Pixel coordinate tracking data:
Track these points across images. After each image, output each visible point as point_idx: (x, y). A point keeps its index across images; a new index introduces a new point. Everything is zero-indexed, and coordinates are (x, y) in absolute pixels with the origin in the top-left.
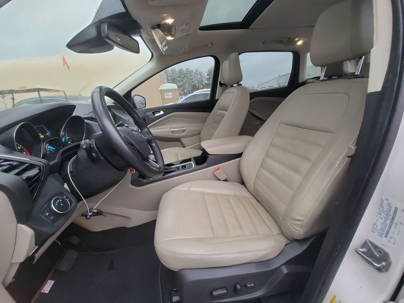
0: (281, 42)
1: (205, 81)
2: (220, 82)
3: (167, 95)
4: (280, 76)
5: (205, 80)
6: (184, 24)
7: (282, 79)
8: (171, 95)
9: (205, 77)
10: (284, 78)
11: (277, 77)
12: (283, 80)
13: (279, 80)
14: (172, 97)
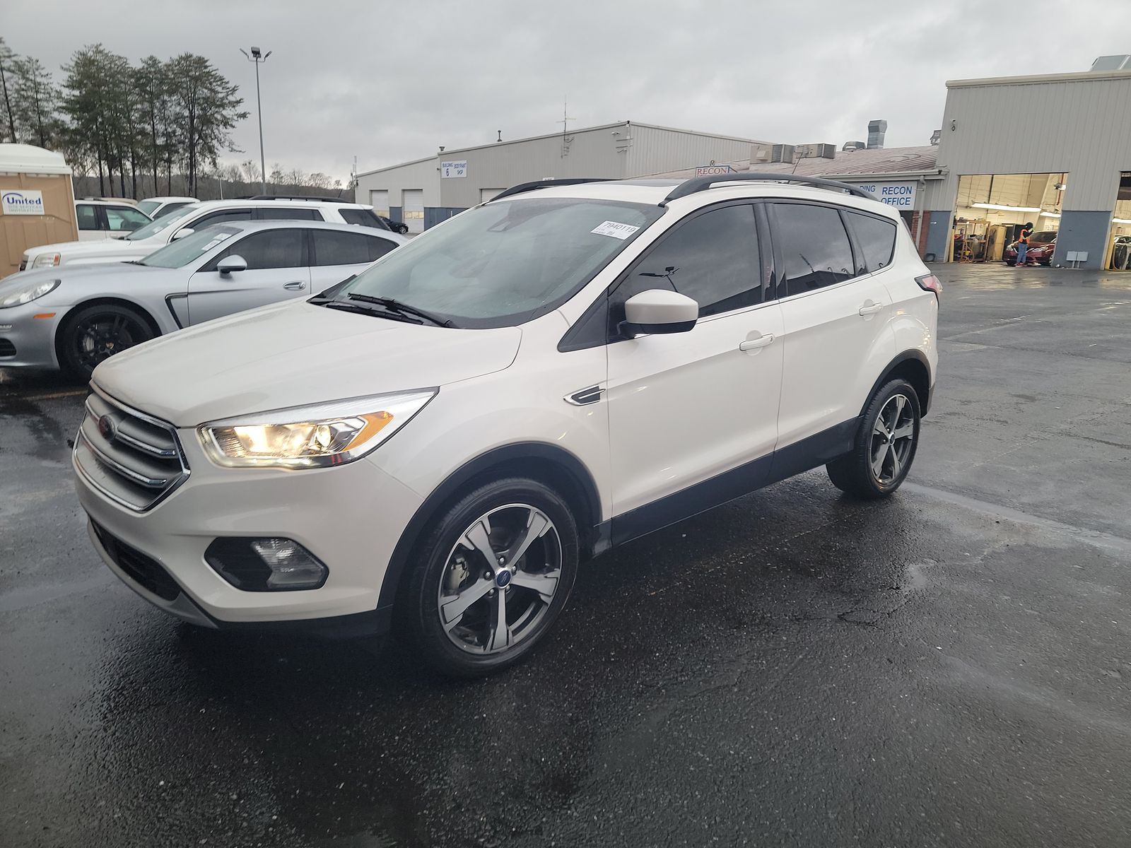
3: (16, 198)
4: (443, 154)
5: (59, 109)
7: (456, 166)
8: (38, 202)
10: (464, 162)
11: (435, 154)
12: (460, 172)
13: (444, 170)
14: (43, 209)
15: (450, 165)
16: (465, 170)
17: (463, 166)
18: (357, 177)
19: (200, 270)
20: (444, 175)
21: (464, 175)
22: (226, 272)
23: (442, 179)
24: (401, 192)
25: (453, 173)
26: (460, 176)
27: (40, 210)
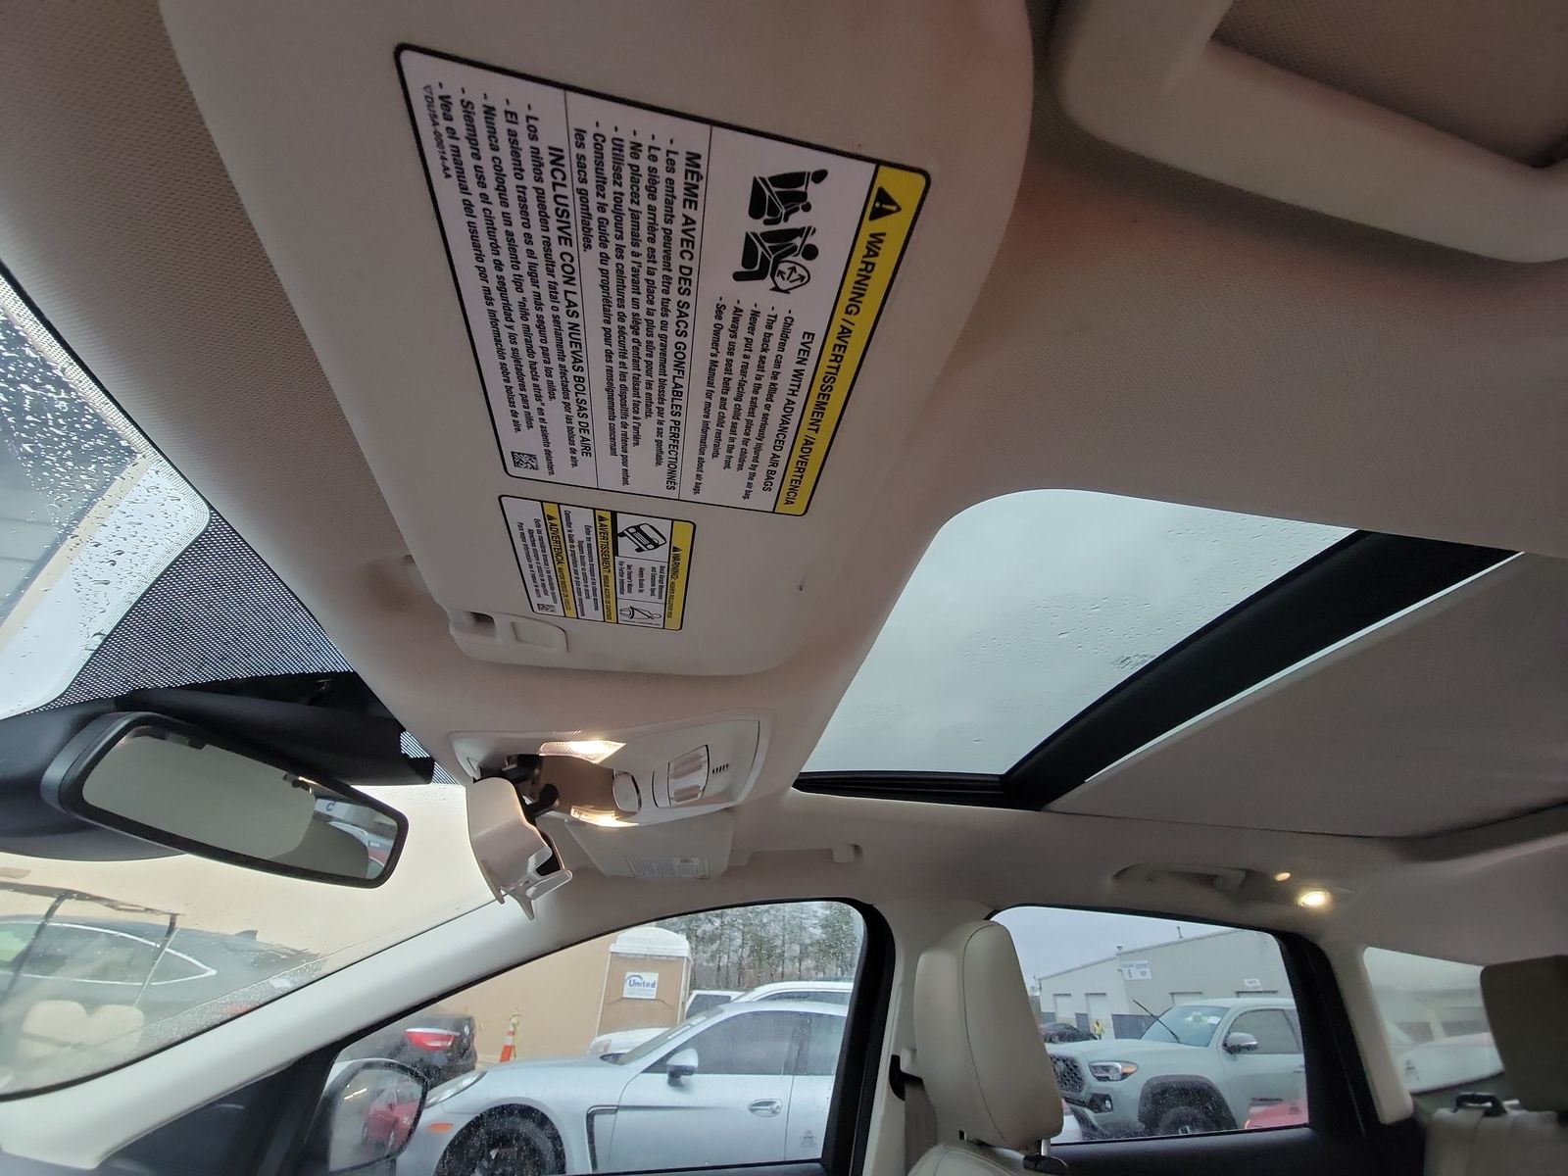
0: (1209, 880)
1: (811, 929)
2: (895, 1061)
3: (638, 980)
4: (1122, 954)
6: (699, 767)
7: (1139, 967)
8: (653, 985)
9: (816, 912)
10: (1145, 962)
11: (1113, 955)
12: (1143, 973)
13: (1125, 971)
14: (655, 993)
15: (1131, 966)
16: (1147, 970)
17: (1145, 966)
18: (1040, 980)
19: (646, 1071)
20: (1127, 977)
21: (1149, 976)
22: (676, 1076)
23: (1125, 981)
24: (1084, 996)
25: (1136, 975)
26: (1144, 977)
27: (652, 994)
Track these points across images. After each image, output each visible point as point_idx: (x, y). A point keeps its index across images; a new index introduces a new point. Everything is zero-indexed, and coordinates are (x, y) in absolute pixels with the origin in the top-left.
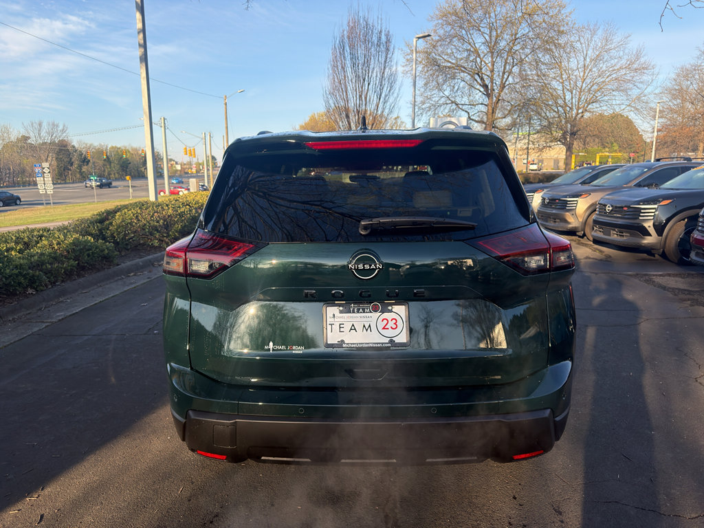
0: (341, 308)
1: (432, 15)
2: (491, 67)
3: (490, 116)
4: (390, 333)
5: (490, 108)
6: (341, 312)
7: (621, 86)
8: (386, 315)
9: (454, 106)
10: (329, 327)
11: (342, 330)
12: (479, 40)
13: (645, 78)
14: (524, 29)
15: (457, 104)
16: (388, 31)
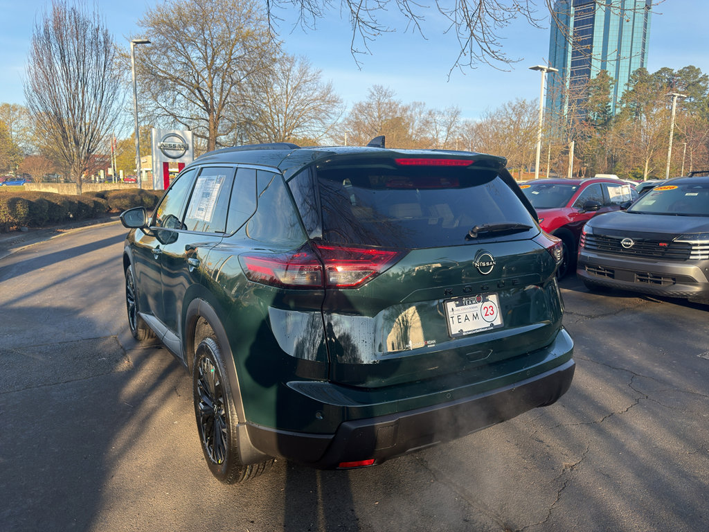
0: (458, 303)
1: (142, 20)
2: (209, 83)
3: (213, 132)
4: (490, 318)
5: (212, 124)
6: (457, 306)
7: (318, 115)
8: (486, 304)
9: (171, 119)
10: (451, 319)
11: (460, 321)
12: (195, 55)
13: (336, 110)
14: (238, 52)
15: (175, 117)
16: (107, 31)
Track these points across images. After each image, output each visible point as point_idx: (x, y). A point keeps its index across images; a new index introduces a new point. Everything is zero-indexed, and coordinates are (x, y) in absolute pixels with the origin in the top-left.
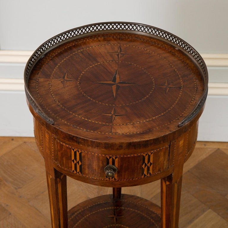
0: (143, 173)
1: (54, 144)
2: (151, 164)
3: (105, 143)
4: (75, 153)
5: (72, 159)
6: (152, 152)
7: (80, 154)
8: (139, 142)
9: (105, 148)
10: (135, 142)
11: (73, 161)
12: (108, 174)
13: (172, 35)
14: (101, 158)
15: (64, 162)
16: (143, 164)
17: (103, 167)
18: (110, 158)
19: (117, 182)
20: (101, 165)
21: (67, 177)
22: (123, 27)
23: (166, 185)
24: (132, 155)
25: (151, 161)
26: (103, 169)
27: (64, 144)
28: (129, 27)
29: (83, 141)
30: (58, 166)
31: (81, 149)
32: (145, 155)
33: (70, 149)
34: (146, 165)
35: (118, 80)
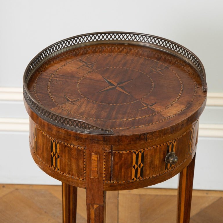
3: (171, 127)
4: (137, 156)
5: (133, 165)
7: (143, 154)
11: (134, 167)
14: (163, 148)
15: (123, 173)
16: (190, 141)
17: (164, 158)
18: (170, 144)
20: (162, 156)
24: (185, 133)
27: (124, 152)
29: (151, 136)
31: (144, 148)
32: (192, 129)
33: (132, 154)
35: (114, 83)
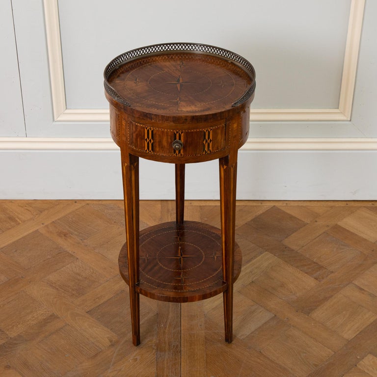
0: (204, 150)
1: (130, 129)
2: (211, 141)
3: (174, 117)
4: (148, 131)
5: (146, 138)
6: (211, 128)
7: (152, 132)
8: (201, 116)
9: (173, 121)
10: (198, 116)
11: (146, 140)
12: (175, 146)
13: (225, 50)
14: (170, 134)
15: (139, 142)
16: (204, 140)
17: (171, 142)
18: (177, 132)
19: (182, 157)
20: (170, 140)
21: (140, 158)
22: (184, 47)
23: (224, 170)
24: (195, 130)
25: (211, 138)
26: (171, 144)
27: (139, 125)
28: (189, 47)
29: (155, 117)
30: (133, 150)
31: (153, 127)
32: (205, 131)
33: (144, 128)
34: (206, 141)
35: (181, 81)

Action item
Pick up at the line that holds "15: (64, 162)" and restate each line, word for word, through the last line of the entries. Include both end lines but none of the pictures.

Problem solution
15: (64, 162)
16: (143, 164)
17: (103, 167)
18: (110, 158)
19: (117, 182)
20: (101, 165)
21: (67, 177)
22: (123, 27)
23: (166, 185)
24: (132, 155)
25: (151, 161)
26: (103, 169)
27: (64, 144)
28: (129, 27)
29: (83, 141)
30: (58, 166)
31: (81, 149)
32: (145, 155)
33: (70, 149)
34: (146, 165)
35: (118, 80)
3: (171, 127)
4: (137, 156)
5: (133, 165)
7: (143, 154)
11: (134, 167)
14: (163, 148)
15: (123, 173)
16: (190, 141)
17: (164, 158)
18: (170, 144)
20: (162, 156)
24: (185, 133)
27: (124, 152)
29: (151, 136)
31: (144, 148)
32: (192, 129)
33: (132, 154)
35: (114, 83)
0: (204, 150)
1: (130, 129)
2: (211, 141)
3: (174, 117)
4: (148, 131)
5: (146, 138)
6: (211, 128)
7: (152, 132)
8: (201, 116)
9: (173, 121)
10: (198, 116)
11: (146, 140)
12: (175, 146)
13: (225, 50)
14: (170, 134)
15: (139, 142)
16: (204, 140)
17: (171, 142)
18: (177, 132)
19: (182, 157)
20: (170, 140)
21: (140, 158)
22: (184, 47)
23: (224, 170)
24: (195, 130)
25: (211, 138)
26: (171, 144)
27: (139, 125)
28: (189, 47)
29: (155, 117)
30: (133, 150)
31: (153, 127)
32: (205, 131)
33: (144, 128)
34: (206, 141)
35: (181, 81)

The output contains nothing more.